To really address this, I think we need to examine the human tapestry closely. When you get down to it, there are very few natural things that separate one human being from another. Physical appearance may be one and personality another, but for the most part, the things that distinguish us are man-made. Things like language, culture, national citizenship, or clothing style are all fabricated by us, humans. So when we use something like nationality to determine who should be helped, we’re resorting to criteria that, realistically, has little to do with need or merit. Man-made traits, I believe, need to set aside when considering where to help.
That leads me to the classic parable of the Good Samaritan found in Luke 10:25-37. In this particular passage, Jesus is asked by a man who his “neighbor” is, meaning to whom should he be showing love. Jesus responds with a parable that essentially says that anyone who’s in need right in front of us is “our neighbor” and we are to show them love. This particular parable answers the question, “why bother with Africa?” with a simple answer: because there is need.

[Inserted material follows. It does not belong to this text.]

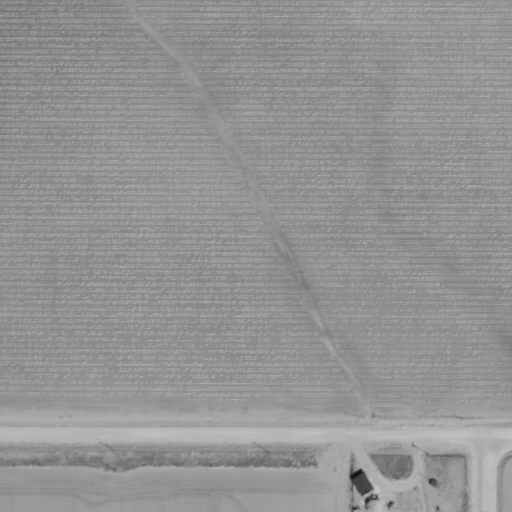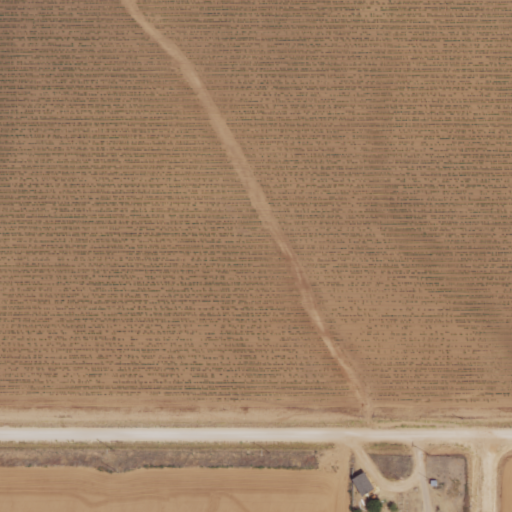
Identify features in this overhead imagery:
road: (256, 436)
road: (483, 475)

Now, I must this isn’t a discussion about creating some sort of hierarchy of need. Comparing the problems of Africa to the problems of America proves to be a fruitless endeavor time and time again. What is important here is to recognize need when it presents itself and be willing to do something about it. That’s being a Good Samaritan and that’s why some people choose to bother with Africa.
Now ultimately if you still believe that Americans should only worry about the needs of other Americans, you’re entirely within your rights to do that. But I hope that you’ll take this a think about it. Maybe it’s not worth splitting people into two categories, those who get help and those who don’t, by nationality. Maybe addressing need when it’s right in front of you is a good approach to take.